A comunidade têm se inserido na sociedade através da cultura com escolas, cursos, bibliotecas, palestras, web sites, acampamentos religiosos, conquista de espaço na mídia e publicações de livros e revistas.

Um dos sinais de evolução e do aumento do número de adeptos ao Islam é a existência de muçulmanos que participam do governo e nos parlamentos no Brasil. As mulheres muçulmanas possuem total liberdade para expressar sua religião através do uso do véu, podendo até utilizar foto com o véu na cédula de identidade ou passaporte brasileiro. Os muçulmanos podem, também, registrar seus filhos com nomes islâmicos. Esta é uma política nova mais afinada com a diversidade religiosa e cultural do Brasil

Hoje em dia, as comunidades islâmicas estabelecidas em grande número em certas regiões manifestam normalmente sua cultura e costumes. Como exemplo temos os restaurantes com seus pratos típicos, açougues com carne halal (abatida segundo o rito islâmico), comércio e produção de produtos alimentícios inspecionados por instituições islâmicas e seus respectivos líderes religiosos, a este item corresponde um grande volume de exportação do Brasil aos países islâmicos.

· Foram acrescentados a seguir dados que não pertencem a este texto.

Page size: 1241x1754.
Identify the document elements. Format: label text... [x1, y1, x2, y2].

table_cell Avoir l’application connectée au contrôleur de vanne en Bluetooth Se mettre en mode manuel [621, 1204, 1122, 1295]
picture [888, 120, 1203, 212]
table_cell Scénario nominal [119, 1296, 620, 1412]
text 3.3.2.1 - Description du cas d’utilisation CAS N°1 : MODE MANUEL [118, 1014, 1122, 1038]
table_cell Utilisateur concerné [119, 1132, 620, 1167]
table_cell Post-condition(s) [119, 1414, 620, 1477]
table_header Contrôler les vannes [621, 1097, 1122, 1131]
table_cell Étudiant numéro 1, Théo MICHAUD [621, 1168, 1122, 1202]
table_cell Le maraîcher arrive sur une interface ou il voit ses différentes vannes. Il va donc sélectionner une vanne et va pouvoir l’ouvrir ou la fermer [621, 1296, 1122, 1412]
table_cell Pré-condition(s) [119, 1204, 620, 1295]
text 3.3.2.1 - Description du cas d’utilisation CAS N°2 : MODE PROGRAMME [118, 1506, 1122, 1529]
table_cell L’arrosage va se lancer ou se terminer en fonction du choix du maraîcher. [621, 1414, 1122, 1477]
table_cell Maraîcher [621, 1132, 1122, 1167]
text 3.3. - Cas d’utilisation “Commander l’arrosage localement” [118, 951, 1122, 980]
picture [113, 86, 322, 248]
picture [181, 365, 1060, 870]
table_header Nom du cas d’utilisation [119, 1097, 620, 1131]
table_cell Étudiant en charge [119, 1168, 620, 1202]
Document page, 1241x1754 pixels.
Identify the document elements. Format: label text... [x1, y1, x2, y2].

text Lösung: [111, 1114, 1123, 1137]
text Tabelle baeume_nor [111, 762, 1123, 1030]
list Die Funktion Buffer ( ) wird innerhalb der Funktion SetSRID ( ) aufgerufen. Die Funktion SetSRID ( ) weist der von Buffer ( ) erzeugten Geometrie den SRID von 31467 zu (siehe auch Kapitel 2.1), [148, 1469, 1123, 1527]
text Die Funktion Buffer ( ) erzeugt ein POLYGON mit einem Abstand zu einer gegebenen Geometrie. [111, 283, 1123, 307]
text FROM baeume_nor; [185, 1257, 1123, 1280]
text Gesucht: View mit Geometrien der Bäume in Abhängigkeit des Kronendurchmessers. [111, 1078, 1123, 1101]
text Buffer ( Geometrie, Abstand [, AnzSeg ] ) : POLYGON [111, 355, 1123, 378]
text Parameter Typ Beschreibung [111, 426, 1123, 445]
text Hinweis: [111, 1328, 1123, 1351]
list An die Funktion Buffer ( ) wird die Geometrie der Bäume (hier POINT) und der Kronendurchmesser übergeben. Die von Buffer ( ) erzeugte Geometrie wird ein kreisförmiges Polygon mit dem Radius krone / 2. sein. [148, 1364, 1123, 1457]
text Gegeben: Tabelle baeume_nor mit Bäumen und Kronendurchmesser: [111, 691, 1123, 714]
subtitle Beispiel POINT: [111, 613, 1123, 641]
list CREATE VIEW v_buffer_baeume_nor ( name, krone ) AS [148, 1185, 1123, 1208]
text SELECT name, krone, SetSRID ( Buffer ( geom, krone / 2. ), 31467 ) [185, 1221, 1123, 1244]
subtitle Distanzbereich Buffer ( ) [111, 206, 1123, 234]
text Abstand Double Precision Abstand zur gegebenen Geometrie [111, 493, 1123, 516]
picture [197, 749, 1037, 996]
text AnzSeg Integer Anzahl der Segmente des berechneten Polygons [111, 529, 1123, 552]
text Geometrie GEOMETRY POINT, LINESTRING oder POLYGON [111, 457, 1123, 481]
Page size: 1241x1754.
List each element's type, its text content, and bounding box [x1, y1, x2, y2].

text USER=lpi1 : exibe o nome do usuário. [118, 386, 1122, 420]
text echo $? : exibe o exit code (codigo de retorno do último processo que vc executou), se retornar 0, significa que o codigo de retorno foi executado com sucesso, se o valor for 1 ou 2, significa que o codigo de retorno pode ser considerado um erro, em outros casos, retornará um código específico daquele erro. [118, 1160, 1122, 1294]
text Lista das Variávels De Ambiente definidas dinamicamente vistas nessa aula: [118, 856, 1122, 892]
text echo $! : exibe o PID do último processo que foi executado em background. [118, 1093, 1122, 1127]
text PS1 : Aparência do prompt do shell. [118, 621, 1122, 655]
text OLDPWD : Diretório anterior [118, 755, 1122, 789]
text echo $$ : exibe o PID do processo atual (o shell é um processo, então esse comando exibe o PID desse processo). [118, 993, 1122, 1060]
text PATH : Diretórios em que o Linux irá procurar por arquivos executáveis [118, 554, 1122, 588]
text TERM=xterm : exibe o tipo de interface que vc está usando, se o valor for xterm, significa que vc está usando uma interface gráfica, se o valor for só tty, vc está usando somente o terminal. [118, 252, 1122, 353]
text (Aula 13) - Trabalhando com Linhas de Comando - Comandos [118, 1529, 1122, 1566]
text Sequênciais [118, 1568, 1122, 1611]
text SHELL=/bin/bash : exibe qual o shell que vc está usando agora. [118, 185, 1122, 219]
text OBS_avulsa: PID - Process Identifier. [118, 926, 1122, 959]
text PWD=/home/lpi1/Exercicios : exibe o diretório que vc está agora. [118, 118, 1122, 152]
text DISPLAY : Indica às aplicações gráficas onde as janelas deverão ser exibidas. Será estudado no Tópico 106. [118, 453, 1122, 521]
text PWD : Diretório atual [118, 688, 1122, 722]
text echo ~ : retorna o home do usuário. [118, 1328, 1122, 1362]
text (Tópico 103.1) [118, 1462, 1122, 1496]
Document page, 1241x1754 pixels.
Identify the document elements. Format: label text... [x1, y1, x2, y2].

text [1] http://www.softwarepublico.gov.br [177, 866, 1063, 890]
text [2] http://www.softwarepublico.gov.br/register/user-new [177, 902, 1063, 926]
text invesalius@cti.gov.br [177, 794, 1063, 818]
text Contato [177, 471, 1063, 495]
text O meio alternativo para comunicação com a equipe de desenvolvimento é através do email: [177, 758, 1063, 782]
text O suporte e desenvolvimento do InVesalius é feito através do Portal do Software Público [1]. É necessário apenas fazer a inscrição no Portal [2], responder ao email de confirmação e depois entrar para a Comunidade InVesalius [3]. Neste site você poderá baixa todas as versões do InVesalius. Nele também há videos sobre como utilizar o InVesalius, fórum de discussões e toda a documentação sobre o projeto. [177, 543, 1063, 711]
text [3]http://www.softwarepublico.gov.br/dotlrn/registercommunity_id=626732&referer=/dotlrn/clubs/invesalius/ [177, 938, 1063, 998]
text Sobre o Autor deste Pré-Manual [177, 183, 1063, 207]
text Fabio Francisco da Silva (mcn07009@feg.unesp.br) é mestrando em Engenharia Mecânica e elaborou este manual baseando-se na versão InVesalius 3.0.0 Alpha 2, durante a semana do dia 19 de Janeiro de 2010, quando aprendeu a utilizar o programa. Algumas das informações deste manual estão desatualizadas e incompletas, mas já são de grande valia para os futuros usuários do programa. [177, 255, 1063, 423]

O Centro Islâmico no Brasil vem participando destas múltiplas atividades, sob a liderança de sua eminência Sheikh Taleb Hussein al-Khazraji, e tem feito um trabalho intenso, principalmente na área social e cultural.

Um mecanismo de grande importância utilizado para inserção cultural tem sido a internet, e o Centro Islâmico no Brasil foi um dos pioneiros nessa área, sendo que atualmente seu web site é um dos mais visitados entre os web sites islâmicos.

Outra frente de inserção e promoção sociocultural da comunidade muçulmana no Brasil se dá com a construção de hospitais, instituições de caridade e orfanatos, e com a elaboração de sistemas de assistência psicológica, ajuda financeira e apoio aos necessitados.

Hoje, os muçulmanos ocupam um grande espaço no campo da economia, da política, da saúde, da cultura, e etc. Isso é fruto da política brasileira e deste grandioso país que recebeu de braços abertos os seguidores desta religião e os apoiou em seus mais difíceis momentos. E hoje, as relações entre os países islâmicos e o Brasil possuem laços mais firmes e fortes, pois existe um amplo respeito mútuo entre estes países.

As Conversões

O Islam no Brasil conta com um número crescente de interessados que diariamente procuram as instituições islâmicas e as mesquitas. Isto devido a já haver um número significativo de centros islâmicos e mesquitas e, principalmente, à grande exposição na mídia. O perfil dos interessados são os mais variados possíveis, são estudantes, donas de casa, professores, pesquisadores, jovens, idosos, adeptos de outras religiões, e etc.

O Islam, atualmente, é a religião que mais cresce no planeta.

Diante dessa sucinta introdução a respeito da religião islâmica nós pedimos para Deus que nos dê a força e a sabedoria para cumprirmos com nosso dever na propagação do Islam.